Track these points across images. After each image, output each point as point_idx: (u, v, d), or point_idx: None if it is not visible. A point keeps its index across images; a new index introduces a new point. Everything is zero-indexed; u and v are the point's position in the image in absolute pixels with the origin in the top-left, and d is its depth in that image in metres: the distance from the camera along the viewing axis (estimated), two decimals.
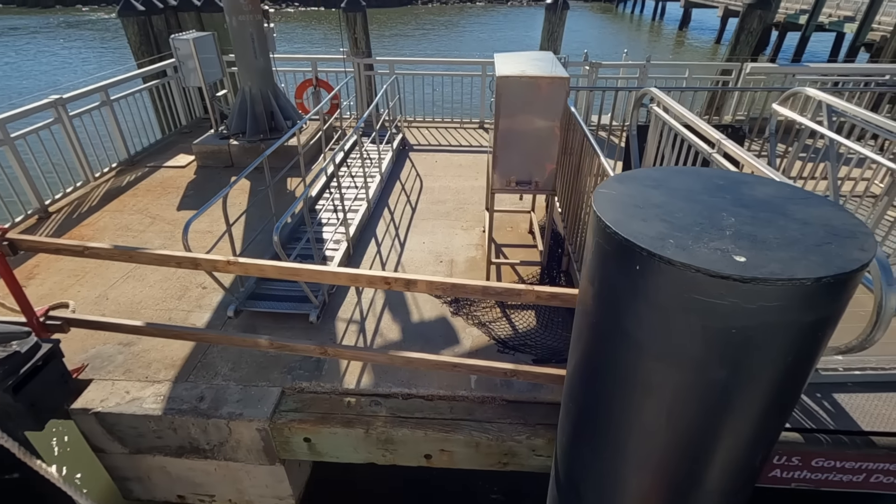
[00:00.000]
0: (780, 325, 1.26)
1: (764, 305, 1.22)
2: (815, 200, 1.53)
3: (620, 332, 1.51)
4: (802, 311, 1.24)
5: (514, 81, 3.22)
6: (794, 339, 1.31)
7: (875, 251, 1.27)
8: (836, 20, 23.60)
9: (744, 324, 1.26)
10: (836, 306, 1.28)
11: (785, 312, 1.23)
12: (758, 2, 7.65)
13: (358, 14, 7.67)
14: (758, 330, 1.28)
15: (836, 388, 2.77)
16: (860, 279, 1.28)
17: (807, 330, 1.30)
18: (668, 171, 1.75)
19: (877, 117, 3.44)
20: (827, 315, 1.29)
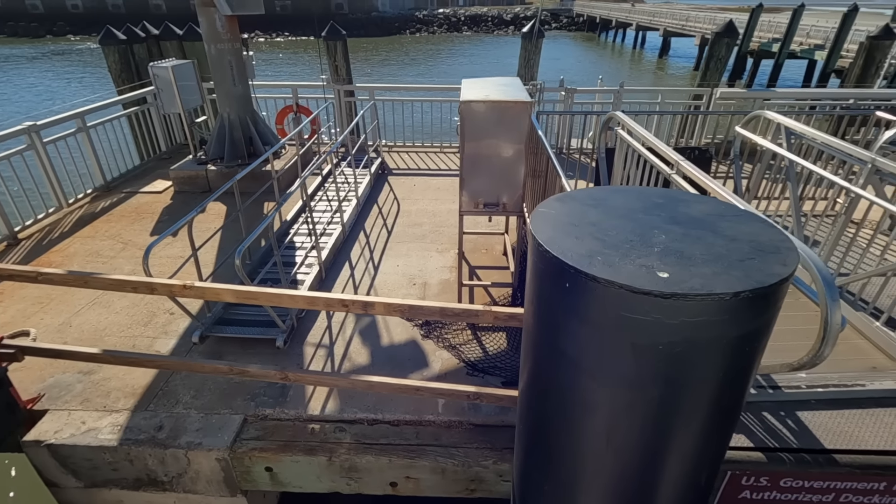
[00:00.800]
0: (705, 340, 1.27)
1: (686, 321, 1.23)
2: (746, 217, 1.56)
3: (558, 351, 1.50)
4: (726, 326, 1.24)
5: (477, 106, 3.28)
6: (722, 355, 1.31)
7: (795, 266, 1.28)
8: (807, 48, 24.53)
9: (669, 340, 1.26)
10: (760, 320, 1.29)
11: (708, 328, 1.24)
12: (725, 31, 7.94)
13: (338, 42, 7.82)
14: (683, 346, 1.28)
15: (800, 405, 2.77)
16: (782, 293, 1.29)
17: (734, 345, 1.30)
18: (608, 191, 1.78)
19: (830, 138, 3.55)
20: (753, 329, 1.30)
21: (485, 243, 5.19)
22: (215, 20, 5.84)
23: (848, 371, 2.94)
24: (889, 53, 8.27)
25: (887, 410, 2.73)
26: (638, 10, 48.73)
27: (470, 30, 58.34)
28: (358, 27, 55.75)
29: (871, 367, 2.97)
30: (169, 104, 6.40)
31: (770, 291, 1.22)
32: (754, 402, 2.78)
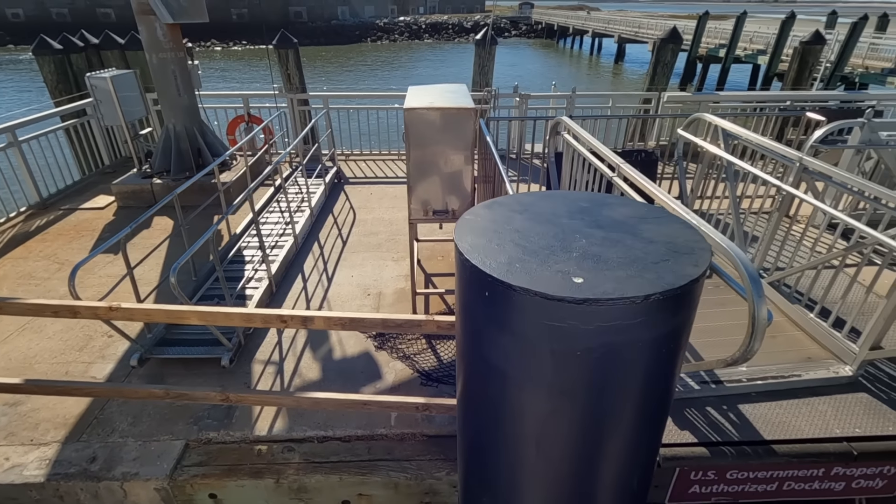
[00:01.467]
0: (621, 344, 1.26)
1: (602, 326, 1.22)
2: (667, 219, 1.58)
3: (483, 360, 1.48)
4: (640, 329, 1.24)
5: (421, 113, 3.26)
6: (640, 357, 1.31)
7: (706, 267, 1.30)
8: (751, 53, 25.78)
9: (587, 345, 1.26)
10: (675, 321, 1.30)
11: (623, 332, 1.24)
12: (669, 37, 8.24)
13: (289, 50, 7.69)
14: (601, 351, 1.27)
15: (742, 398, 2.84)
16: (695, 294, 1.31)
17: (651, 347, 1.31)
18: (536, 196, 1.78)
19: (761, 139, 3.70)
20: (668, 330, 1.30)
21: (441, 250, 5.17)
22: (155, 28, 5.64)
23: (786, 363, 3.05)
24: (820, 57, 8.75)
25: (821, 399, 2.84)
26: (593, 17, 50.15)
27: (431, 37, 58.68)
28: (318, 35, 55.24)
29: (807, 358, 3.09)
30: (109, 116, 6.13)
31: (681, 293, 1.23)
32: (699, 397, 2.84)
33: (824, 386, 2.92)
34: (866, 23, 18.33)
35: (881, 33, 22.84)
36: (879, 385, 2.95)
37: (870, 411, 2.76)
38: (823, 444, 2.58)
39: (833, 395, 2.87)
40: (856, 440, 2.59)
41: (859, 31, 18.03)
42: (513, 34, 64.30)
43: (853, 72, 19.32)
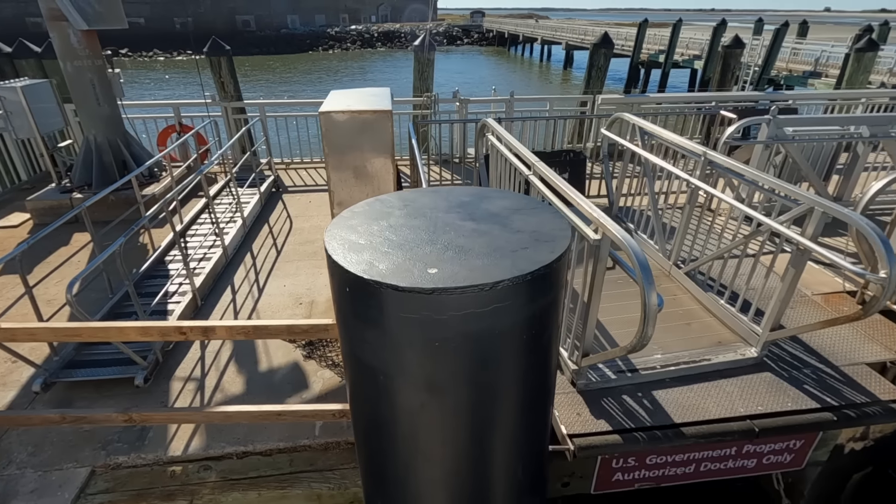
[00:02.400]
0: (478, 333, 1.27)
1: (454, 315, 1.22)
2: (540, 210, 1.61)
3: (356, 358, 1.46)
4: (495, 317, 1.25)
5: (337, 117, 3.22)
6: (501, 346, 1.32)
7: (562, 254, 1.32)
8: (688, 58, 27.13)
9: (443, 336, 1.25)
10: (533, 308, 1.31)
11: (477, 320, 1.24)
12: (601, 42, 8.54)
13: (222, 58, 7.48)
14: (457, 341, 1.27)
15: (656, 385, 2.93)
16: (552, 280, 1.33)
17: (510, 334, 1.32)
18: (420, 192, 1.78)
19: (672, 136, 3.87)
20: (527, 317, 1.32)
21: None
22: (69, 35, 5.35)
23: (698, 348, 3.18)
24: (741, 60, 9.28)
25: (729, 380, 2.97)
26: (542, 25, 51.52)
27: (384, 46, 58.64)
28: (267, 44, 54.18)
29: (718, 342, 3.23)
30: (21, 129, 5.76)
31: (532, 279, 1.25)
32: (615, 386, 2.91)
33: (732, 368, 3.06)
34: (787, 29, 19.64)
35: (802, 39, 24.55)
36: (782, 364, 3.11)
37: (772, 389, 2.90)
38: (728, 423, 2.69)
39: (740, 375, 3.01)
40: (757, 417, 2.72)
41: (781, 37, 19.29)
42: (465, 42, 65.17)
43: (778, 74, 20.64)
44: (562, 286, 1.42)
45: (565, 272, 1.41)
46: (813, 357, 3.18)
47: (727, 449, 3.02)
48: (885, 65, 17.09)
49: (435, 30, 66.45)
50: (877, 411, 2.78)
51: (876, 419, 2.78)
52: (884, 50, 18.26)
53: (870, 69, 9.24)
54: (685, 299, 3.70)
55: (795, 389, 2.91)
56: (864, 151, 5.18)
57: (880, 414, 2.77)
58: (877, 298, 2.38)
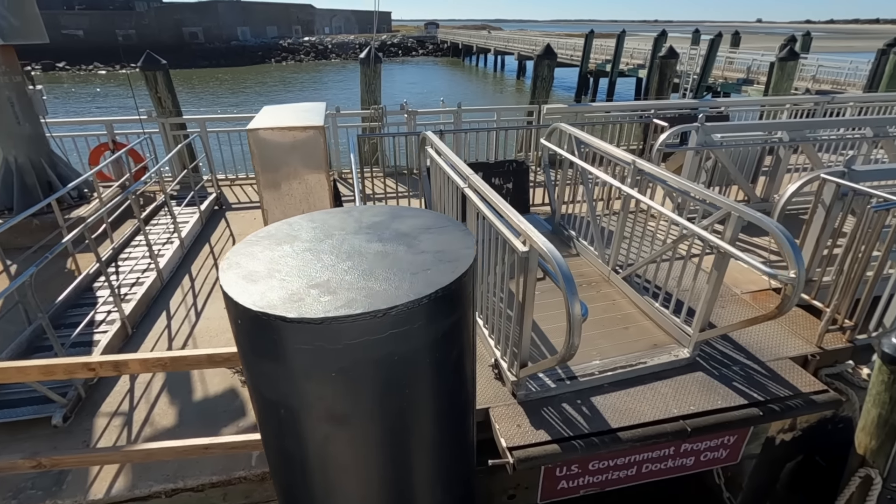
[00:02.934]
0: (377, 360, 1.23)
1: (349, 344, 1.18)
2: (449, 228, 1.59)
3: (256, 390, 1.39)
4: (393, 343, 1.22)
5: (264, 134, 3.13)
6: (404, 372, 1.30)
7: (462, 274, 1.31)
8: (633, 67, 28.28)
9: (340, 365, 1.21)
10: (434, 330, 1.29)
11: (374, 347, 1.21)
12: (544, 53, 8.77)
13: (158, 72, 7.20)
14: (357, 370, 1.23)
15: (595, 391, 2.98)
16: (454, 300, 1.31)
17: (413, 358, 1.29)
18: (331, 213, 1.73)
19: (603, 145, 3.99)
20: (430, 340, 1.30)
21: None
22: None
23: (635, 352, 3.25)
24: (676, 69, 9.70)
25: (663, 382, 3.05)
26: (494, 36, 52.56)
27: (338, 57, 58.26)
28: (217, 56, 52.82)
29: (654, 345, 3.32)
30: None
31: (431, 301, 1.23)
32: (555, 395, 2.93)
33: (667, 369, 3.14)
34: (721, 40, 20.81)
35: (735, 49, 26.08)
36: (713, 363, 3.23)
37: (703, 388, 3.00)
38: (663, 424, 2.76)
39: (674, 377, 3.10)
40: (690, 417, 2.80)
41: (716, 48, 20.42)
42: (420, 53, 65.65)
43: (715, 82, 21.81)
44: (468, 305, 1.41)
45: (470, 291, 1.40)
46: (742, 354, 3.32)
47: (665, 449, 3.09)
48: (809, 72, 18.35)
49: (389, 41, 66.68)
50: (799, 403, 2.91)
51: (798, 411, 2.92)
52: (807, 59, 19.66)
53: (793, 77, 9.88)
54: (624, 304, 3.79)
55: (725, 387, 3.02)
56: (786, 155, 5.51)
57: (802, 406, 2.91)
58: (788, 297, 2.50)
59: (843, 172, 3.49)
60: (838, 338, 3.47)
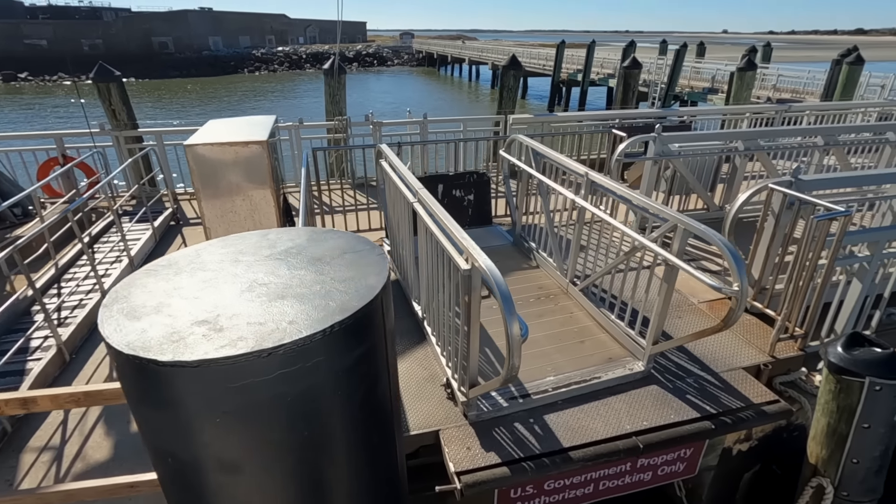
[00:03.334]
0: (269, 401, 1.14)
1: (232, 387, 1.08)
2: (366, 252, 1.51)
3: (143, 436, 1.28)
4: (285, 383, 1.13)
5: (202, 150, 3.01)
6: (304, 410, 1.20)
7: (367, 303, 1.23)
8: (603, 77, 28.83)
9: (223, 409, 1.11)
10: (336, 364, 1.20)
11: (261, 388, 1.11)
12: (510, 64, 8.82)
13: (111, 84, 6.97)
14: (246, 412, 1.13)
15: (548, 409, 2.92)
16: (353, 335, 1.23)
17: (313, 397, 1.20)
18: (244, 237, 1.63)
19: (558, 156, 3.97)
20: (333, 374, 1.21)
21: None
22: None
23: (590, 366, 3.21)
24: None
25: (618, 397, 3.01)
26: (469, 46, 53.05)
27: (313, 67, 57.90)
28: (187, 66, 51.98)
29: (609, 359, 3.28)
30: None
31: (327, 336, 1.14)
32: (507, 414, 2.86)
33: (622, 384, 3.11)
34: (686, 50, 21.38)
35: (700, 59, 26.84)
36: (668, 375, 3.20)
37: (657, 402, 2.97)
38: (615, 441, 2.71)
39: (629, 391, 3.06)
40: (642, 433, 2.76)
41: (681, 58, 20.97)
42: (395, 62, 65.81)
43: (682, 91, 22.36)
44: (379, 334, 1.32)
45: (381, 319, 1.31)
46: (696, 365, 3.31)
47: (622, 465, 3.04)
48: (770, 81, 18.98)
49: (364, 51, 66.67)
50: (750, 415, 2.90)
51: (750, 423, 2.91)
52: (768, 68, 20.33)
53: (751, 86, 10.16)
54: (581, 316, 3.76)
55: (679, 400, 2.99)
56: (742, 163, 5.61)
57: (753, 417, 2.90)
58: (732, 310, 2.49)
59: (791, 182, 3.54)
60: (790, 346, 3.49)
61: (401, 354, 3.41)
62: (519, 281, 4.24)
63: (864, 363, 2.67)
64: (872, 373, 2.64)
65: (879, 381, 2.61)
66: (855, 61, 11.32)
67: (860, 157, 7.05)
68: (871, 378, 2.63)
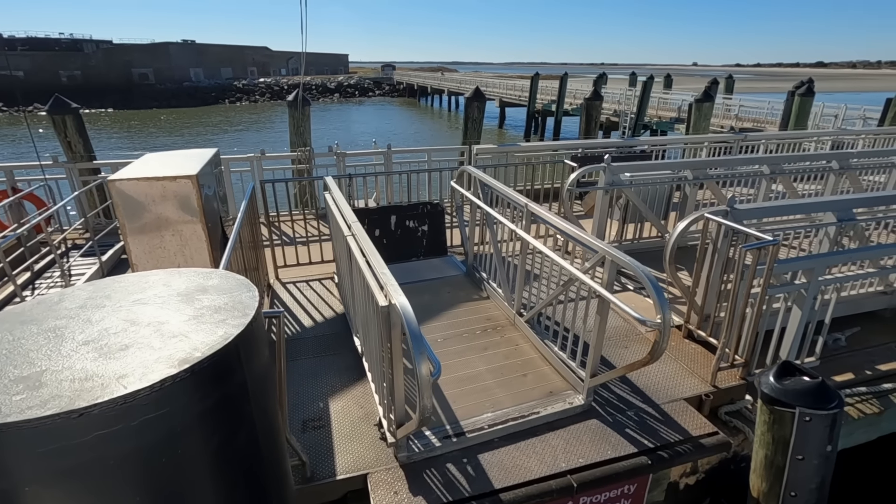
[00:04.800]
0: (82, 469, 1.04)
1: (36, 454, 0.99)
2: (240, 296, 1.44)
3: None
4: (103, 446, 1.04)
5: (123, 186, 2.94)
6: (134, 477, 1.11)
7: (220, 348, 1.16)
8: (576, 107, 29.63)
9: (26, 477, 1.02)
10: (168, 420, 1.12)
11: (71, 453, 1.02)
12: (473, 96, 9.00)
13: (67, 116, 6.88)
14: (58, 485, 1.04)
15: (483, 447, 2.82)
16: (200, 384, 1.15)
17: (138, 461, 1.11)
18: (126, 278, 1.56)
19: (503, 188, 3.99)
20: (161, 436, 1.12)
21: None
22: None
23: (530, 400, 3.13)
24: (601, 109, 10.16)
25: (556, 433, 2.93)
26: (448, 78, 54.42)
27: None
28: (167, 97, 52.08)
29: (549, 392, 3.22)
30: None
31: (155, 392, 1.06)
32: (440, 454, 2.76)
33: (561, 419, 3.04)
34: (653, 82, 22.19)
35: (668, 90, 27.88)
36: (609, 408, 3.15)
37: (595, 438, 2.90)
38: (549, 481, 2.62)
39: (568, 426, 2.99)
40: (578, 471, 2.68)
41: (649, 89, 21.73)
42: (377, 93, 66.90)
43: (651, 121, 23.10)
44: (227, 385, 1.24)
45: (236, 367, 1.24)
46: (638, 397, 3.26)
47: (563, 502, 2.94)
48: (732, 111, 19.73)
49: (346, 82, 67.71)
50: (688, 448, 2.85)
51: (687, 457, 2.85)
52: (732, 99, 21.17)
53: (709, 117, 10.52)
54: (526, 349, 3.70)
55: (617, 434, 2.93)
56: (692, 192, 5.72)
57: (691, 451, 2.85)
58: (657, 343, 2.46)
59: (727, 211, 3.60)
60: (733, 375, 3.48)
61: (339, 392, 3.30)
62: (468, 312, 4.19)
63: (794, 393, 2.66)
64: (802, 403, 2.62)
65: (808, 411, 2.60)
66: (805, 93, 11.85)
67: (812, 183, 7.28)
68: (801, 408, 2.61)
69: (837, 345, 4.29)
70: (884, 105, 12.95)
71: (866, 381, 3.88)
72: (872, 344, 4.27)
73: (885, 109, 12.65)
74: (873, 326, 4.48)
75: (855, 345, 4.28)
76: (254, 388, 1.34)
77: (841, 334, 4.35)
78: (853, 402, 3.72)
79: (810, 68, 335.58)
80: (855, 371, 3.95)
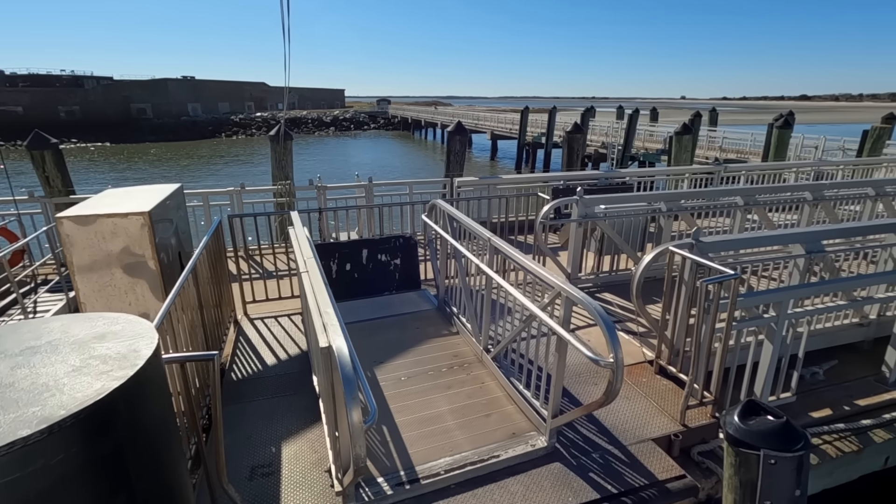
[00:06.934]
0: None
1: None
2: (139, 337, 1.37)
3: None
4: None
5: (70, 224, 2.88)
6: None
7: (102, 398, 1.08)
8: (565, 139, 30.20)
9: None
10: (20, 486, 1.03)
11: None
12: (455, 130, 9.12)
13: (45, 151, 6.89)
14: None
15: (438, 494, 2.68)
16: (64, 441, 1.06)
17: None
18: (20, 325, 1.48)
19: (470, 223, 3.96)
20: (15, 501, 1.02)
21: None
22: None
23: (491, 443, 3.00)
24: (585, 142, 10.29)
25: (516, 478, 2.80)
26: (441, 112, 55.56)
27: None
28: (165, 132, 52.76)
29: (512, 434, 3.09)
30: None
31: (14, 449, 0.97)
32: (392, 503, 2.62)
33: (523, 462, 2.90)
34: (638, 115, 22.72)
35: (654, 123, 28.50)
36: (574, 450, 3.02)
37: (556, 483, 2.76)
38: None
39: (529, 470, 2.85)
40: None
41: (635, 122, 22.21)
42: (372, 127, 68.08)
43: (638, 152, 23.50)
44: (102, 442, 1.15)
45: (123, 417, 1.16)
46: (604, 438, 3.14)
47: None
48: (716, 143, 20.11)
49: (342, 116, 68.96)
50: (652, 494, 2.72)
51: (651, 503, 2.71)
52: (716, 131, 21.61)
53: (689, 148, 10.69)
54: (492, 387, 3.59)
55: (581, 480, 2.80)
56: (667, 223, 5.72)
57: (655, 497, 2.71)
58: (611, 383, 2.38)
59: (692, 244, 3.56)
60: (704, 413, 3.37)
61: (293, 435, 3.16)
62: (435, 349, 4.08)
63: (758, 434, 2.55)
64: (766, 444, 2.51)
65: (773, 453, 2.48)
66: (783, 125, 12.10)
67: (790, 213, 7.32)
68: (765, 450, 2.50)
69: (815, 379, 4.19)
70: (861, 136, 13.23)
71: (844, 417, 3.77)
72: (851, 377, 4.18)
73: (863, 140, 12.91)
74: (852, 358, 4.39)
75: (833, 378, 4.18)
76: (143, 443, 1.25)
77: (819, 368, 4.26)
78: (831, 439, 3.60)
79: (794, 101, 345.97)
80: (833, 406, 3.84)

WHAT THE TASK ASKS:
Your reply should hold nothing but the lines above, from the one containing "37: (870, 411, 2.76)" to the one containing "56: (864, 151, 5.18)", reproduced exactly minus the pictures.

SOLUTION TO THIS EXERCISE:
37: (870, 411, 2.76)
38: (823, 444, 2.58)
39: (833, 395, 2.87)
40: (856, 440, 2.59)
41: (859, 31, 18.03)
42: (513, 34, 64.30)
43: (853, 72, 19.32)
[00:02.400]
0: (478, 333, 1.27)
1: (454, 315, 1.22)
2: (540, 210, 1.61)
3: (356, 358, 1.46)
4: (495, 317, 1.25)
5: (337, 117, 3.22)
6: (501, 346, 1.32)
7: (562, 254, 1.32)
8: (688, 58, 27.13)
9: (443, 336, 1.25)
10: (533, 308, 1.31)
11: (477, 320, 1.24)
12: (601, 42, 8.54)
13: (222, 58, 7.48)
14: (457, 341, 1.27)
15: (656, 385, 2.93)
16: (552, 280, 1.33)
17: (510, 334, 1.32)
18: (420, 192, 1.78)
19: (672, 136, 3.87)
20: (527, 317, 1.32)
21: None
22: (69, 35, 5.35)
23: (698, 348, 3.18)
24: (741, 60, 9.28)
25: (729, 380, 2.97)
26: (542, 25, 51.52)
27: (384, 46, 58.64)
28: (267, 44, 54.18)
29: (718, 342, 3.23)
30: (21, 129, 5.76)
31: (532, 279, 1.25)
32: (615, 386, 2.91)
33: (732, 368, 3.06)
34: (787, 29, 19.64)
35: (802, 39, 24.55)
36: (782, 364, 3.11)
37: (772, 389, 2.90)
38: (728, 423, 2.69)
39: (740, 375, 3.01)
40: (757, 417, 2.72)
41: (781, 37, 19.29)
42: (465, 42, 65.17)
43: (778, 74, 20.64)
44: (562, 286, 1.42)
45: (565, 272, 1.41)
46: (813, 357, 3.18)
47: (727, 449, 3.02)
48: (885, 65, 17.09)
49: (435, 30, 66.45)
50: (877, 411, 2.78)
51: (876, 419, 2.78)
52: (884, 50, 18.26)
53: (870, 69, 9.24)
54: (685, 299, 3.70)
55: (795, 389, 2.91)
56: (864, 151, 5.18)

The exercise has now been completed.